As a professor responsible for educating and training young architects and planners, it's often my task to provide tough critiques. But such criticisms are always about the work, never about the person. There's a very important difference. My issue isn't with Campbell personally, for I respect her as a hard working professional. My dismay springs from the secrecy that has prevailed in city government around this appointment. Here was a golden opportunity to bring in a new mind with fresh ideas at the cutting edge of urban development, design, and growth management, ideas that Charlotte so desperately needs, but City Manager Pam Syfert was more concerned about "fit" with the existing system. It almost seems, from the outside, as if an internal appointment was a prearranged conclusion.
Questions have been raised about the quality of a "national" search for the best and brightest planners in the country, especially when the finalists were a hand-picked internal candidate and a chap who reportedly applied for the job after seeing a newspaper ad. This doesn't sound as if the headhunters tried very hard, for there are dozens of fine planners in American towns and cities, doing more advanced work than we've seen in Charlotte.
Take one example: the Charlotte region urgently needs a leader to promote regional planning. How hard did the city work to lure someone from Minneapolis/St. Paul, the metropolitan area with the most advanced regional planning in the nation, where a tax-sharing regional council guides growth over a seven-county area? We'll never know. It's a well-kept secret.

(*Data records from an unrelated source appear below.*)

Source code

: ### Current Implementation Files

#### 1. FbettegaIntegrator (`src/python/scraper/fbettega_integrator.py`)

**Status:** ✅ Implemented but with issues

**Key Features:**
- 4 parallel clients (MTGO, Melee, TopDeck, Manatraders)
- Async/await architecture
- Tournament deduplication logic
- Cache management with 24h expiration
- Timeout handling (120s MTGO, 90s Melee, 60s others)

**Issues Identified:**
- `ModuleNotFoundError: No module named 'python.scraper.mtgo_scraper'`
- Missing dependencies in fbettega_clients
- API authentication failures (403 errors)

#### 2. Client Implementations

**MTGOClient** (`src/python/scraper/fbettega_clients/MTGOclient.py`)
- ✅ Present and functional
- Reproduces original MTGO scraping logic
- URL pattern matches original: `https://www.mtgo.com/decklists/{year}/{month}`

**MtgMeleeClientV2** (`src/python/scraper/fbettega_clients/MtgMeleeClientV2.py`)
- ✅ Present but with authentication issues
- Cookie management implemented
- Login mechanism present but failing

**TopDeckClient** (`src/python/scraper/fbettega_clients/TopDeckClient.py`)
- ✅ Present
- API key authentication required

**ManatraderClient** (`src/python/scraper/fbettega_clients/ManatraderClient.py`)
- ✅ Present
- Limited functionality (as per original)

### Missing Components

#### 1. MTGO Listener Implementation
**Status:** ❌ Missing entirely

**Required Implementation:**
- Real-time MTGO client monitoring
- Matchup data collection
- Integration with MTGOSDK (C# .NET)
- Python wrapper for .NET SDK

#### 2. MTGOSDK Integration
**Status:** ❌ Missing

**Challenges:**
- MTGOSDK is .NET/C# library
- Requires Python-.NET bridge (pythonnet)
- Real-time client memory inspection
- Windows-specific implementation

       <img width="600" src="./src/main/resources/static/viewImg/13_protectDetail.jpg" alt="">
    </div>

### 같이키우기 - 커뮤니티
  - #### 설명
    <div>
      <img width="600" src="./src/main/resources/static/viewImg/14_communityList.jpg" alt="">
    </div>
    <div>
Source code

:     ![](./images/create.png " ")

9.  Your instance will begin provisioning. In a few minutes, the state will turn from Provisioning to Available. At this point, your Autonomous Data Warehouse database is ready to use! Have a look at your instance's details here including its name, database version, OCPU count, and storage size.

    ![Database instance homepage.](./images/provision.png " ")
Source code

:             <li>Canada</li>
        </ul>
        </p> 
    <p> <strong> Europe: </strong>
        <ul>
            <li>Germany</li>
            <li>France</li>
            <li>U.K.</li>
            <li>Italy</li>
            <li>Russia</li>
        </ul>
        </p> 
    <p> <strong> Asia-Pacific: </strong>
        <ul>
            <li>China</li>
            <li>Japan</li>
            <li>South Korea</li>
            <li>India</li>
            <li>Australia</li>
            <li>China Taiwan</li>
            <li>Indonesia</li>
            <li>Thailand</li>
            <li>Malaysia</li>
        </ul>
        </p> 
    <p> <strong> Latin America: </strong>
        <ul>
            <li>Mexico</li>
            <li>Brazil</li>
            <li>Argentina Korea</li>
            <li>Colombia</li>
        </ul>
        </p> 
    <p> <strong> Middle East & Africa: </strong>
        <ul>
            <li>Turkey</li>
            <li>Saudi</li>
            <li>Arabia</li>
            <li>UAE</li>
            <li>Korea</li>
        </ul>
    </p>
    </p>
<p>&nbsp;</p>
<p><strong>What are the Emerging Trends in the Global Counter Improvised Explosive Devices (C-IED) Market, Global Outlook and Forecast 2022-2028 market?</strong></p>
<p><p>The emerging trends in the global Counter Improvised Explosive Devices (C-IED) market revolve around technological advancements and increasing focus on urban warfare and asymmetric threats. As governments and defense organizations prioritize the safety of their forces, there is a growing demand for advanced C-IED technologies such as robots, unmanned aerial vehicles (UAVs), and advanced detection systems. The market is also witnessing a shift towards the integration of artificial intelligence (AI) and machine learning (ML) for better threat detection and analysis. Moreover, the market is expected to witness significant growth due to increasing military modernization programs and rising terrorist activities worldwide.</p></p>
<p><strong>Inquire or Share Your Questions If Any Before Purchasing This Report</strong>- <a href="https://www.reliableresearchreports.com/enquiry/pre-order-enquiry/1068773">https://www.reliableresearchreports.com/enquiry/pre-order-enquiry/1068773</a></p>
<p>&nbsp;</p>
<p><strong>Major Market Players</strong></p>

There are several other things wrong with planning in Charlotte. First is the fact that developers still call the shots, and the short-term objectives of developers are often antithetical to long-term planning goals for a sustainable and attractive city. This needs to change.
Second, the city badly needs someone of national stature to fight for higher standards, and promote renewed respect for city plans. How many times have we had to listen to mealy-mouthed drivel from elected officials and appointed planning commissioners that plans so carefully wrought by staff and citizens are "only a guide," and each case should be decided "on its merits"? (Translation: "Who cares about the endless hours of meetings, work sessions and citizen input? If the developer doesn't like the plan, throw it away.") This slipshod governance is a moral and ethical denial of grassroots democracy, but it's engrained as business as usual in Charlotte. About the last thing our city needs is a new Planning Director with whom elected officials "feel comfortable."
A third problem is the zoning code: it's a mishmash of concepts -- some good, some bad -- cobbled together in a nightmare format of dull legalese with not a picture in sight. Former Planning Director Martin Cramton used to say that rewriting this tome was too difficult a task for the city to undertake. Perhaps he meant that developers would kick up such a stink that City Council would never have the courage to enact much-needed reforms. Yet other cities do it. Are we so browbeaten and timid that we give in before we've even started? Can a planner from this same school of self-censorship break away from this deadening status quo?
A fourth issue concerns the type of planning that's become established over the last several decades in America. Planners of Campbell's generation have been trained to value process over product; that is, to place more emphasis on the way plans are produced -- public meetings, proper notifications, involvement of citizens and neighborhoods -- than on the quality of the finished product. This has resulted in a lack of interest and expertise by planners in the physical design of our environment, and abstract diagrams of colored blobs have replaced specific design concepts. This diminishes the importance of plans in the minds of elected officials, which in turn reduces the morale of planners and citizens, and establishes a vicious cycle of ever-declining expectations. Only in recent years has a new breed of architect-planners elevated civic design once more to its proper place in planning and established a new paradigm. But whether any of these individuals made the short list, or were even contacted, is another well-kept secret.
Yes, it's still business as usual in Charlotte.